This, he said, is because “they do not realize the power of payments and haven’t prioritized it in their development roadmap.” Barriers also exist when companies are smaller software vendors and may not have the resources in place to integrate robust payment offerings — undertakings that, on the surface, can be intimidating to smaller companies.

 

However, consumers are going to demand that such payments become available, he said, amid growing popularity of digital wallets, biometrics and peer-to-peer (P2P) payments. Ready or not, software companies and ISVs will have to have integrated payments solutions within their software.

 

Lodes told PYMNTS a tailwind may come in 2018, as companies start to look for dedicated partners to bring such solutions onto their platforms.

 

“Software companies aren’t experts in payments, so they need an expert that will provide the most innovative payments solutions that are easy to integrate,” said Lodes. “If the solution is hard to integrate or takes too long, it won’t be effective or impactful for the software company. Therefore, they need to perform due diligence on payment companies to ensure the product set and technology is a good fit for their software.”

 

In assessing the potential partnership, said Lodes, they need to evaluate the payment security software and ensure it will comply with PCI standards and provide small software players with all the protection that is needed when accepting transactions.

 

Lodes stressed the value of having a team of people to support software companies when it comes to integration. Having someone a software developer can call or email when there are issues makes a world of difference and allows ISVs to integrate and deploy payment solutions much quicker.

 

Yet even as these software companies link up with experts, such as First American, and mobile payments mark a sea change in the way consumers transact, security should remain top of mind. “The importance of innovation when it comes to payment security is so critical, as hackers are learning new techniques each day to try to capture data,” Lodes said.

 

Vigilance must extend beyond the realm of payments firms and move toward the consumer on an individual level, maintained the executive. “The consumer must download regular updates and security enhancements on their mobile devices to keep their digital wallets and mobile payment data safe,” he said.

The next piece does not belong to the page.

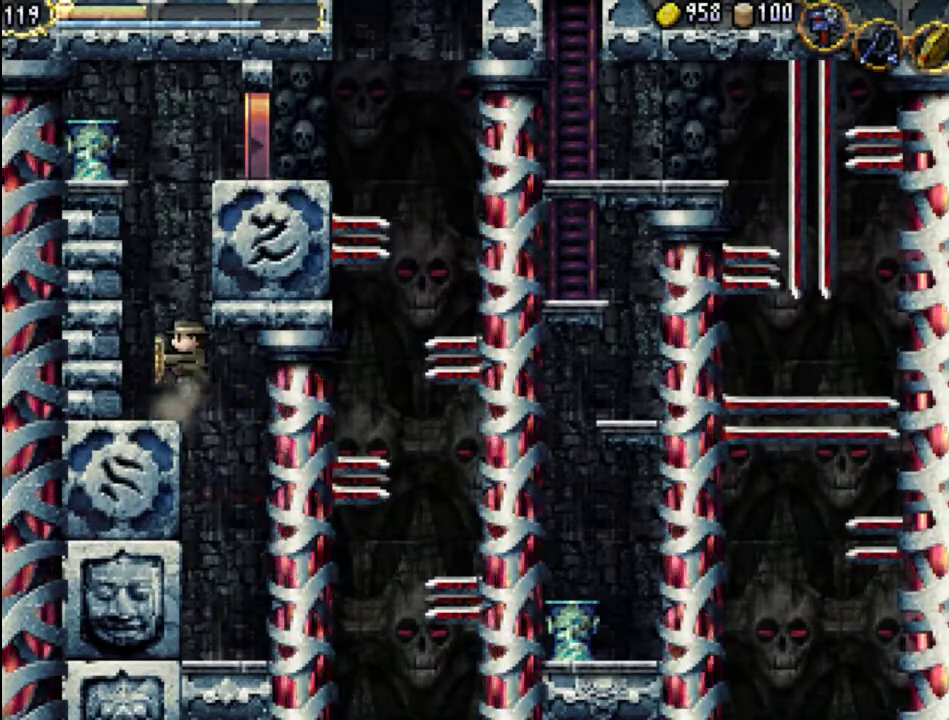
{"buttons": ["A"], "events": [[400, "A", "up"], [500, "A", "down"]]}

Additional safeguards include difficult passwords or biometric authentication for payment methods to hinder outsider access to payment data.

 

Lodes also said it is critical payments are made on a secure, private network and not on a public Wi-Fi network. Unsafe purchases abound and mean that companies “review security and fraud detection information daily. You can’t take your eye off the ball. And, as you hear about compromised information in the market, you have to evaluate your own security solutions and ensure they would stand up to that kind of attack,” he said.

 

“It really is a wake-up call to every payment provider that security is evolving and changing all the time,” Lodes continued. “It’s up to payment companies to deploy solutions that prevent it from happening to keep our customers and their consumers safe.”

 

He added that P2P payments have grown significantly in 2017, “due to the rise of millennials and how they want to pay, whether it’s for splitting dinner, payment for a concert ticket or rent. These advances in payment technology are meeting the needs of a generation that wants to make a payment or transmit money easily to a friend or family member.”

 

Looking ahead to the dawn of a new year, marked in part by the growth in visibility (and, of course, usage) of mobile wallets, wearables and biometrics, Lodes said artificial intelligence (AI) “really took center stage this year in showing us what this technology can do for payments, including the implementation of bots, advanced fraud detection and enhanced consumer experiences. We have just scratched the surface of AI.”